(Page images and extracted text)
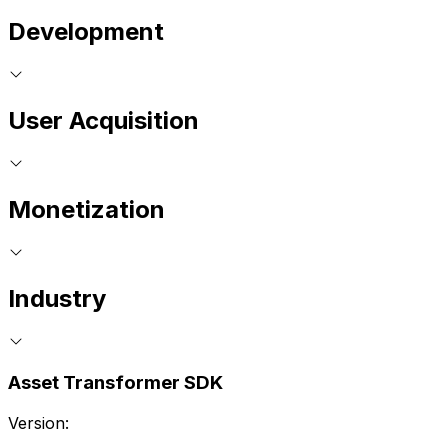
Development
User Acquisition
Monetization
Industry
Asset Transformer SDK
Version:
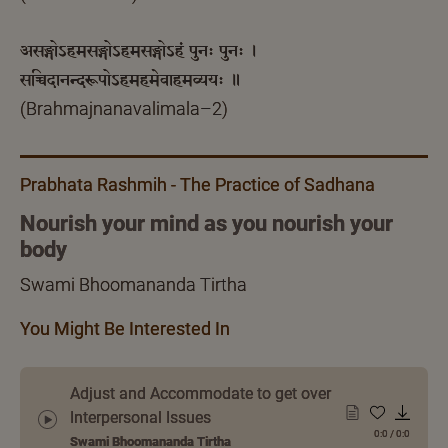
असङ्गोऽहमसङ्गोऽहमसङ्गोऽहं पुनः पुनः ।
सच्चिदानन्दरूपोऽहमहमेवाहमव्ययः ॥
(Brahmajnanavalimala–2)
Prabhata Rashmih - The Practice of Sadhana
Nourish your mind as you nourish your
body
Swami Bhoomananda Tirtha
You Might Be Interested In
Adjust and Accommodate to get over
Interpersonal Issues
0:0
/
0:0
Swami Bhoomananda Tirtha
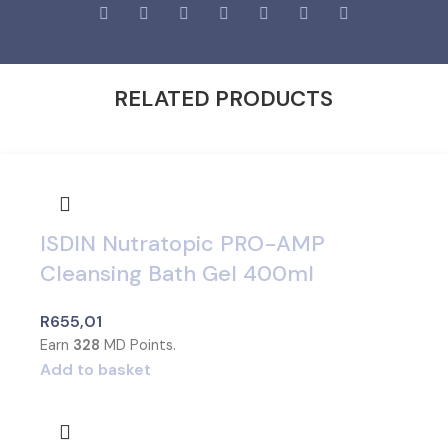
RELATED PRODUCTS
ISDIN Nutratopic PRO-AMP
Cleansing Bath Gel 400ml
R
655,01
Earn
328
MD Points.
Add to basket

> **Exercise requirements**: The records above are to be set down exactly as written, with no images.

> **Your response**:
Development
User Acquisition
Monetization
Industry
Asset Transformer SDK
Version:
असङ्गोऽहमसङ्गोऽहमसङ्गोऽहं पुनः पुनः ।
सच्चिदानन्दरूपोऽहमहमेवाहमव्ययः ॥
(Brahmajnanavalimala–2)
Prabhata Rashmih - The Practice of Sadhana
Nourish your mind as you nourish your
body
Swami Bhoomananda Tirtha
You Might Be Interested In
Adjust and Accommodate to get over
Interpersonal Issues
0:0
/
0:0
Swami Bhoomananda Tirtha
RELATED PRODUCTS
ISDIN Nutratopic PRO-AMP
Cleansing Bath Gel 400ml
R
655,01
Earn
328
MD Points.
Add to basket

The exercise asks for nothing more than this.